Ticketing Firm Set for Courtroom Battle Against Fyre Festival

Boston-based ticketing firm Tablelist has pulled up a seat at the feast of Fyre Festival lawsuits, alleging fraud and seeking more than $3.5 million in money it owes customers for refunds on 8,000 tickets, plus additional millions for damage to its reputation and future earnings.

“Fyre Festival organizers completely left us hanging out to dry as the middleman between this disastrous event and our ticketholders,” Tablelist CEO Julian Jung said. “All the money sits with Fyre, and we’re fighting back to get those funds to our customers, where they belong.”

The suit, filed May 16 in Suffolk County Superior Court, Boston, is the first known instance of a Fyre Media investor personally named as a defendant, with Carola Jain, wife of hedge fund manager Bob Jain, listed alongside Billy McFarland, Jeffrey Atkins (Ja Rule) and Fyre Media and company marketing officer Grant Margolin.

According to Bloomberg, Jain pumped $4 million into Fyre. The Tablelist suit positions Jain as “an active participant in the defendants’ scam,” involved in day-to-day spin control as the festival deteriorated. This including Jain allegedly emailing ticketholders to inform them that they wouldn’t be getting the air-conditioned accommodations advertised, under instruction by Margolin to “offer them exclusive access to the event’s influencers [Bella Hadid, Kendall Jenner, etc.] as recompense.” Jain is described as interacting on behalf of Fyre with Tablelist on “phone calls, in emails, text messages and instant messages frequently from January through April 2017.”

On May 8 in Federal Court for the Central District of California, attorney Mark Geragos entered an amended pleading to his $100 million class-action suit that included “undisclosed investors 1-15.” (Interestingly the plaintiff in the Geragos suit is named Daniel Jung, but it could not be ascertained if the two were related.)

As new reports surface daily as to the extent of Fyre’s overextension, litigants are looking for deep pockets from which to recoup funds, and Jain, whose husband’s Millennium Management oversees $35 billion in assets, fits the bill.
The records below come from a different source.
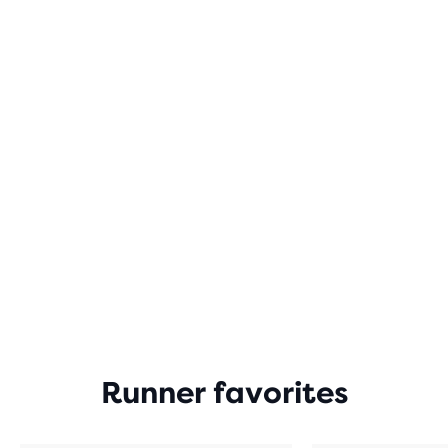
Runner favorites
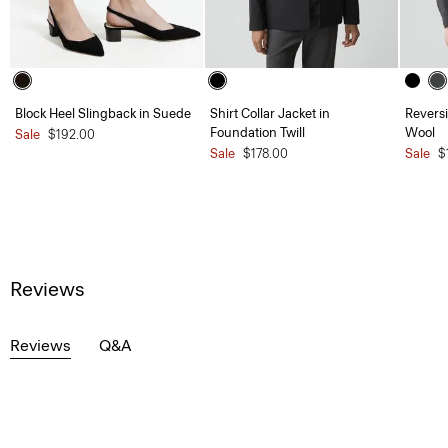
Block Heel Slingback in Suede
Shirt Collar Jacket in
Reversi
Foundation Twill
Wool
Sale
$192.00
Sale
$178.00
Sale
$
Reviews
Reviews
Q&A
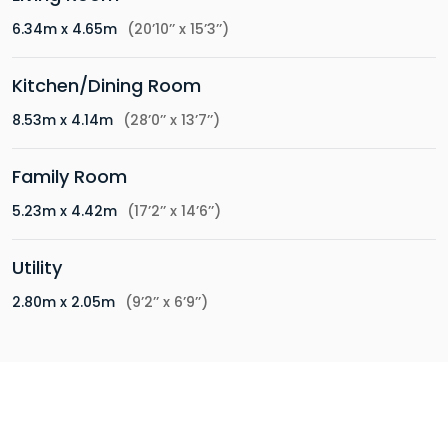
6.34m x 4.65m
(20’10’’ x 15’3’’)
Kitchen/Dining Room
8.53m x 4.14m
(28’0’’ x 13’7’’)
Family Room
5.23m x 4.42m
(17’2’’ x 14’6’’)
Utility
2.80m x 2.05m
(9’2’’ x 6’9’’)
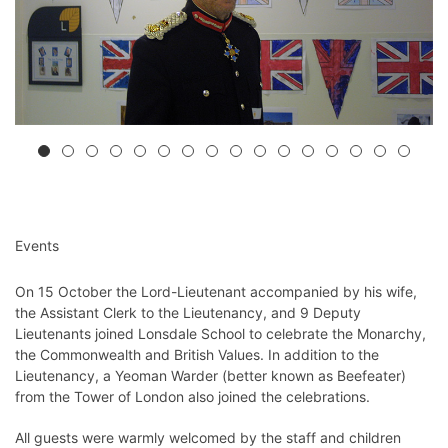
Events
On 15 October the Lord-Lieutenant accompanied by his wife,
the Assistant Clerk to the Lieutenancy, and 9 Deputy
Lieutenants joined Lonsdale School to celebrate the Monarchy,
the Commonwealth and British Values. In addition to the
Lieutenancy, a Yeoman Warder (better known as Beefeater)
from the Tower of London also joined the celebrations.
All guests were warmly welcomed by the staff and children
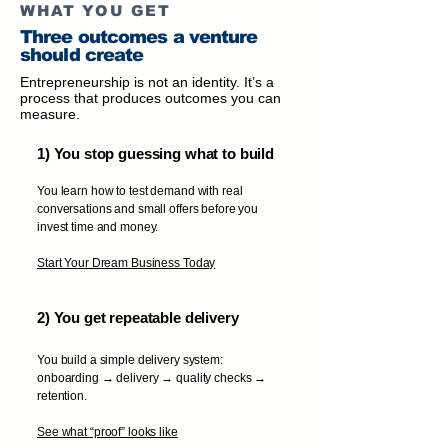
WHAT YOU GET
Three outcomes a venture
should create
Entrepreneurship is not an identity. It’s a
process that produces outcomes you can
measure.
1) You stop guessing what to build
You learn how to test demand with real
conversations and small offers before you
invest time and money.
Start Your Dream Business Today
2) You get repeatable delivery
You build a simple delivery system:
onboarding → delivery → quality checks →
retention.
See what “proof” looks like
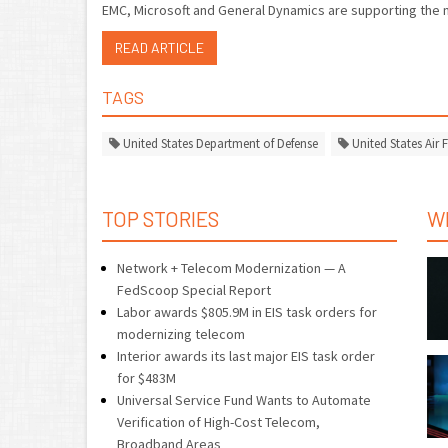
EMC, Microsoft and General Dynamics are supporting the 
READ ARTICLE
TAGS
United States Department of Defense
United States Air 
TOP STORIES
W
Network + Telecom Modernization — A
FedScoop Special Report
Labor awards $805.9M in EIS task orders for
modernizing telecom
Interior awards its last major EIS task order
for $483M
Universal Service Fund Wants to Automate
Verification of High-Cost Telecom,
Broadband Areas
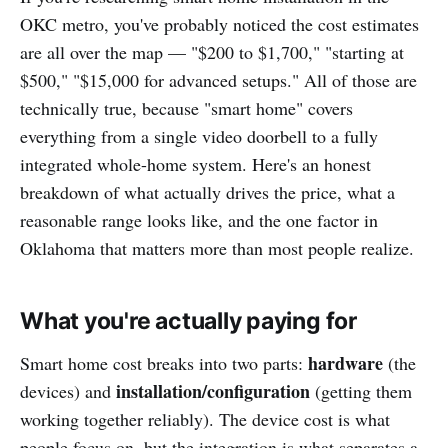
OKC metro, you've probably noticed the cost estimates
are all over the map — "$200 to $1,700," "starting at
$500," "$15,000 for advanced setups." All of those are
technically true, because "smart home" covers
everything from a single video doorbell to a fully
integrated whole-home system. Here's an honest
breakdown of what actually drives the price, what a
reasonable range looks like, and the one factor in
Oklahoma that matters more than most people realize.
What you're actually paying for
hardware
Smart home cost breaks into two parts:
(the
installation/configuration
devices) and
(getting them
working together reliably). The device cost is what
people focus on, but the integration is what separates a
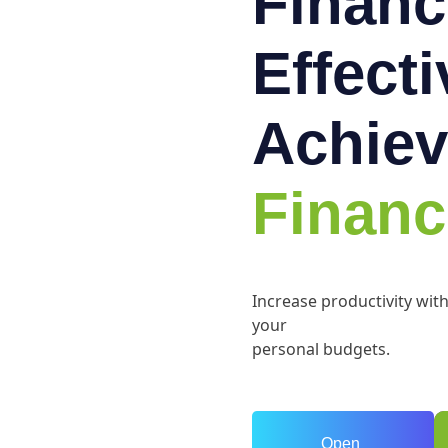
Financ
Effect
Achiev
Financ
Increase productivity wit
your
personal budgets.
Open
Tablelist, a startup company the suit contends was once valued at $18 million, “is at risk of losing it all due to defendants’ conduct.”

Jung claims Tablelist passed “nearly every dollar” of ticket sales funds to the Fyre Festival organizers, retaining only 10% in escrow against what Tablelist thought would be a limited number of refund requests, as well as its service fee.

The suit states that Jung was shown documentation projecting “over 80,000 tickets would be sold and that the Fyre Festival would bring in $190 million in revenue.” Event organizers presented Tablelist with numerous assurances the festival would be well-organized and well-funded luxury event, pointing to high-profile celebrity endorsements, headlining musical acts, significant sponsorship deals, and a competitive bid process for the ticketing vendor role, according to the complaint.

After the event’s cancellation, Tablelist immediately demanded that Fyre Media return the millions of dollars they had received through ticket sales, the complaint states. Despite announcing that “all festivalgoers this year will be refunded in full,” festival organizers never remitted a penny to Tablelist to pass along to consumers, according to the suit. Ticket purchasers are now pursuing millions of dollars in chargebacks — working through their credit card companies to receive refunds – which vastly exceed the depleted escrow fund.

Jung’s suit said he expressed early concern about possible refunds if the event were not to go forward, or other disaster, requesting increased escrow, and was told in an email from McFarland, “This is not the way we are able to operate when we have some of the largest players in the world involved in the festival.”

According to Jung’s suit, McFarland alluded to the “people we paid $10mm to for the island, or the engineer that’s putting in $5mm of infrastructure, or to Drake, Blink-182, and the 40 other artists that we’re committing $10mm, or to Kendall Jenner and Cara Delevingne, who’ve dropped their schedules to make themselves the face of Fyre Festival.” With the exception of the now-infamous social media efforts of Jenner and Delevingne, the rest either never existed or never materialized.

“Like so many other companies, investors and endorsers, Tablelist – and our customers – are victims of a fraud,” Jung said, detailing in his complaint an intentional, “highly orchestrated scheme” by Fyre and its principals to enrich themselves at the expense of others.

Since the Fyre Festival’s spectacular failure, Tablelist, a startup founded in 2013, has had to lay off 40% of its workforce on the consumer side of its business while it focuses on the litigation to do right by its customers, and Jung asserts that the company is in danger of being incinerated by the Fyre fallout.

Lawyers for McFarland and Fyre Media have not responded to inquiries. A representative for Jain had no comment.